*** RECORDS FOR THE TASK ***

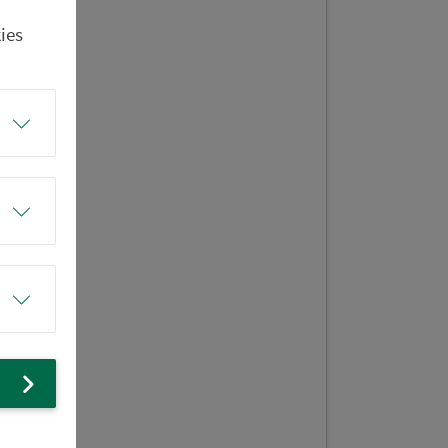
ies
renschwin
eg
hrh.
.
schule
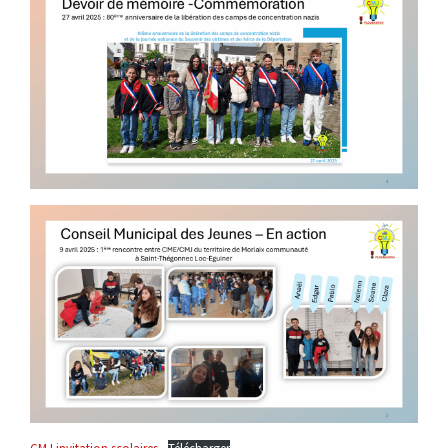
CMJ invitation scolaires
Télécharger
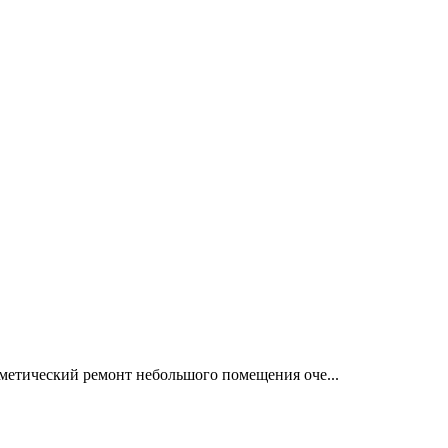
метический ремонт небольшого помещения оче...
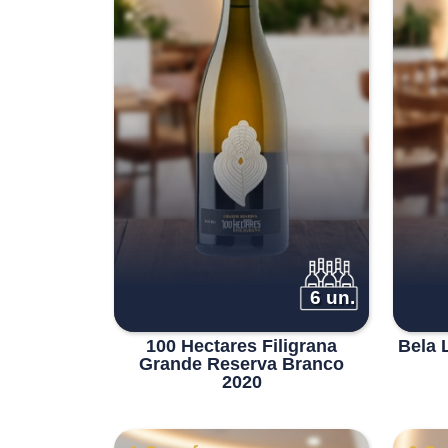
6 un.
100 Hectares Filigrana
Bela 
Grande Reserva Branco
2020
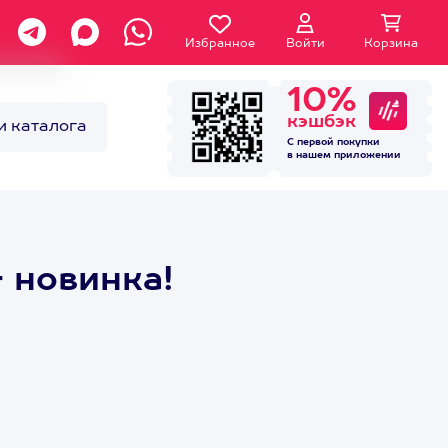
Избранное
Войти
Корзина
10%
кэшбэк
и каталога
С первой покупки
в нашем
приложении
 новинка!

***
*** RECORDS FOR THE TASK ***

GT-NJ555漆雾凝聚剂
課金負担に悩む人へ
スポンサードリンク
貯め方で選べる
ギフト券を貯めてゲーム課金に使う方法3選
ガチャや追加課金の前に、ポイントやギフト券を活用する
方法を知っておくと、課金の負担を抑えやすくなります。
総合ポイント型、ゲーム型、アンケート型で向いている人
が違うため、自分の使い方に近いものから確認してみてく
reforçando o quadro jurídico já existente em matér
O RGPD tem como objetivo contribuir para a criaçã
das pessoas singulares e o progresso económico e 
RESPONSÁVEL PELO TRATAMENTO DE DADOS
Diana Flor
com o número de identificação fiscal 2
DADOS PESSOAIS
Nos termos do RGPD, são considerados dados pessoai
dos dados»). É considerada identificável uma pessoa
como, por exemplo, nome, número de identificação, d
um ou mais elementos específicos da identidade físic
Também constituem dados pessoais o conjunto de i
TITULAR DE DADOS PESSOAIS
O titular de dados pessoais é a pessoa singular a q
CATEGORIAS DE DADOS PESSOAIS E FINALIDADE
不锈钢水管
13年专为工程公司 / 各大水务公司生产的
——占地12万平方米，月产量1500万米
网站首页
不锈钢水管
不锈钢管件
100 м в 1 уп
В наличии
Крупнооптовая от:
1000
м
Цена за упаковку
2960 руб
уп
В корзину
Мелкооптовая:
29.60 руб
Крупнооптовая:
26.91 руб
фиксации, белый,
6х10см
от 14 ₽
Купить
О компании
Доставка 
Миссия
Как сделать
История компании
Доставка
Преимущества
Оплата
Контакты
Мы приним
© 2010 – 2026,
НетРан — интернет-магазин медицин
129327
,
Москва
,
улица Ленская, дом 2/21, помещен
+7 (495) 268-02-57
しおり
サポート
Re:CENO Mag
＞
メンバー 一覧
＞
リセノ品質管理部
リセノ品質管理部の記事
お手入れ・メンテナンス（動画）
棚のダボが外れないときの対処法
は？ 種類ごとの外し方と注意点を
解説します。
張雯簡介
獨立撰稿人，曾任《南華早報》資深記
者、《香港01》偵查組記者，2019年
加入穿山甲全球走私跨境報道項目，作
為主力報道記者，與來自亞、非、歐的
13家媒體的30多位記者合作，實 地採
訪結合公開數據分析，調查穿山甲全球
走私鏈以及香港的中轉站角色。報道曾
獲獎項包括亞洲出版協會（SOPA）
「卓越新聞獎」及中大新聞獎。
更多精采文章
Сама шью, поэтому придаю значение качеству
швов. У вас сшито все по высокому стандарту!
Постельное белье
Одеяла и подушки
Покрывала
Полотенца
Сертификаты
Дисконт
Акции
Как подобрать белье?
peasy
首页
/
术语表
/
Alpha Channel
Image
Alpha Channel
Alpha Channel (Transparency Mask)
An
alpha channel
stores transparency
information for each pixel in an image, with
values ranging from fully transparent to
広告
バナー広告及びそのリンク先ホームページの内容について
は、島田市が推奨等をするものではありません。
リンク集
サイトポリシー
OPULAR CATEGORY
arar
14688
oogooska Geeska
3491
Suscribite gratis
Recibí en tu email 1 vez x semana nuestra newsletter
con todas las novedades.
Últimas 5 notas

***
*** RECORDS FOR THE TASK ***

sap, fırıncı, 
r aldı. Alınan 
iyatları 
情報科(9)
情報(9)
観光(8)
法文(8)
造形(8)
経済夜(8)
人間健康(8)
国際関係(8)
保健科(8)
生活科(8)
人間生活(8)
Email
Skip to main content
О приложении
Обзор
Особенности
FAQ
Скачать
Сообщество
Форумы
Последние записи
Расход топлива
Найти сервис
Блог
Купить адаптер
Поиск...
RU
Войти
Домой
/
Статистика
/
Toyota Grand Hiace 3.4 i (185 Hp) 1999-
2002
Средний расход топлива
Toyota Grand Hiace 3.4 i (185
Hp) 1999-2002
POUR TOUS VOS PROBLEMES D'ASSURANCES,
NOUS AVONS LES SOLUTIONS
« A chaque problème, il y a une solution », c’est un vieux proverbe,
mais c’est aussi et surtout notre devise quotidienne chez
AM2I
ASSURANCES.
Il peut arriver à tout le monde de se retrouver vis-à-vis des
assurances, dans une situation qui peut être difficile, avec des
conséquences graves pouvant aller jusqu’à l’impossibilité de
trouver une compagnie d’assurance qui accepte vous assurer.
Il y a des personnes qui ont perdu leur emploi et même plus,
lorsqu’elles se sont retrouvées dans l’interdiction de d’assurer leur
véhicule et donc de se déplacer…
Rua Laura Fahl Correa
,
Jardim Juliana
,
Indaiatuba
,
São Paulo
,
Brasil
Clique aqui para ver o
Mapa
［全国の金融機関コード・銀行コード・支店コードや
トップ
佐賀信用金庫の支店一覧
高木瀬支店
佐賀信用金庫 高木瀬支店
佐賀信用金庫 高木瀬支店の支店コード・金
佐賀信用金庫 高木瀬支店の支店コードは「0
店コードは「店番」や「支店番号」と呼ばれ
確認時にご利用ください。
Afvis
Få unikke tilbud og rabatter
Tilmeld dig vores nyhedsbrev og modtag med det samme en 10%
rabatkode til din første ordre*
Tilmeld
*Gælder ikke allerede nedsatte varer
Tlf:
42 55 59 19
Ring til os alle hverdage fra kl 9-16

***

Copy out every line of the listing that contains the string "dans".

assurances, dans une situation qui peut être difficile, avec des
lorsqu’elles se sont retrouvées dans l’interdiction de d’assurer leur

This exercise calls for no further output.